--- Exercise data Enclosed Below ---

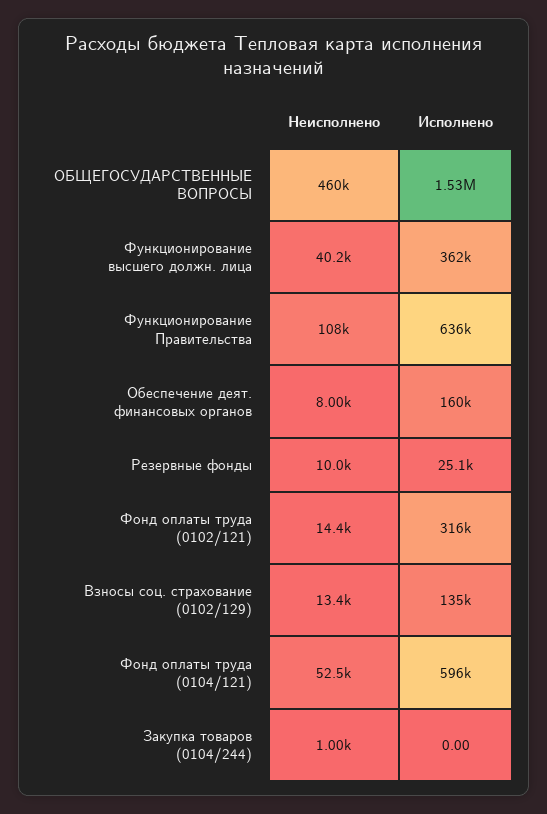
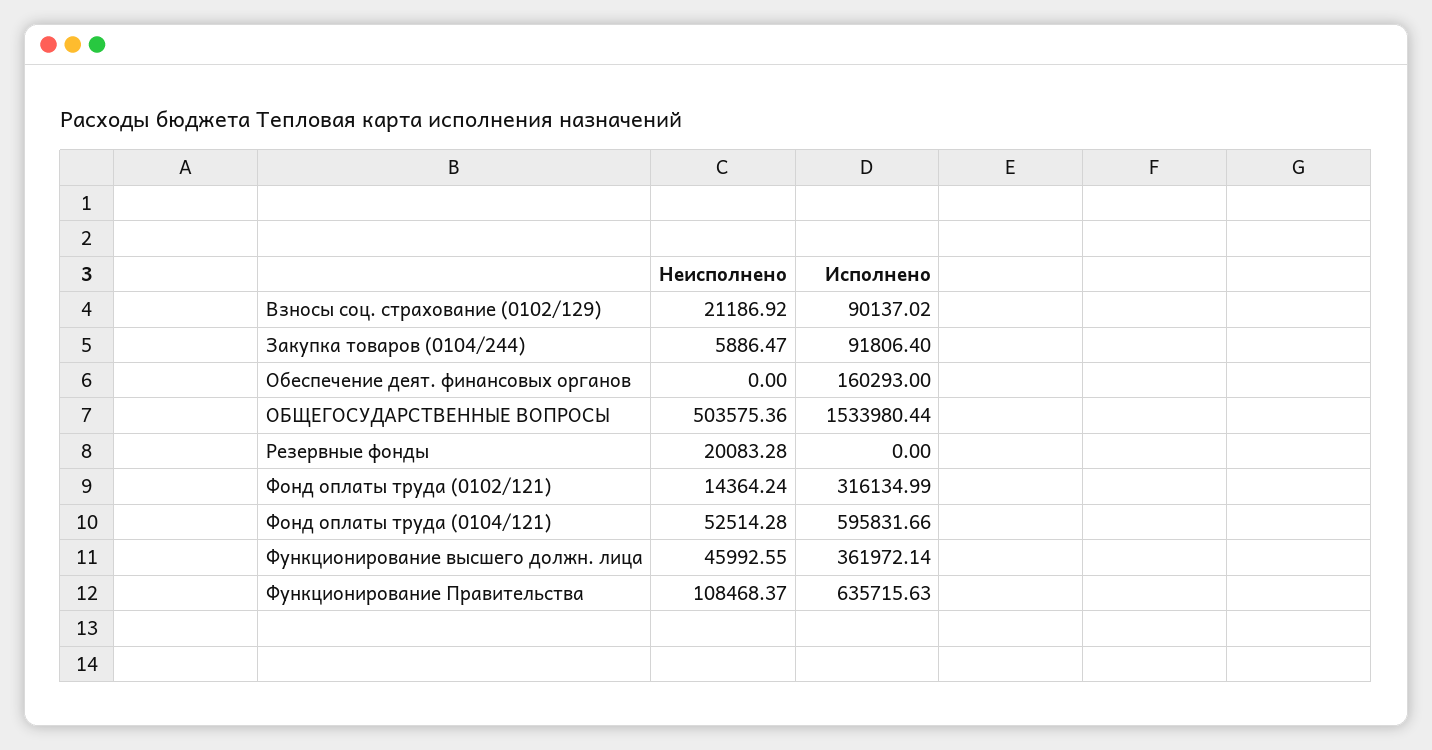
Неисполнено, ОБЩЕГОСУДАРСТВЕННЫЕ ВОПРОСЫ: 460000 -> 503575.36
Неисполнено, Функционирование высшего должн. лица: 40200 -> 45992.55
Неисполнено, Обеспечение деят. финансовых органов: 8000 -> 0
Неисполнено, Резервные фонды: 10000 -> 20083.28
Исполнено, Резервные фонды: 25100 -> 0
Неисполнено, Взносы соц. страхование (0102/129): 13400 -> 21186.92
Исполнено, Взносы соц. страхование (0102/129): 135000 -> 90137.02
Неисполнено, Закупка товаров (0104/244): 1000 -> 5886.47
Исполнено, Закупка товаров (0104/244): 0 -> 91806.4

--- End of Enclosed Exercise data ---

* [Assigned task] The records above must be output exactly, except for their pictures.

* [Worked solution]
Неисполнено, ОБЩЕГОСУДАРСТВЕННЫЕ ВОПРОСЫ: 460000 -> 503575.36
Неисполнено, Функционирование высшего должн. лица: 40200 -> 45992.55
Неисполнено, Обеспечение деят. финансовых органов: 8000 -> 0
Неисполнено, Резервные фонды: 10000 -> 20083.28
Исполнено, Резервные фонды: 25100 -> 0
Неисполнено, Взносы соц. страхование (0102/129): 13400 -> 21186.92
Исполнено, Взносы соц. страхование (0102/129): 135000 -> 90137.02
Неисполнено, Закупка товаров (0104/244): 1000 -> 5886.47
Исполнено, Закупка товаров (0104/244): 0 -> 91806.4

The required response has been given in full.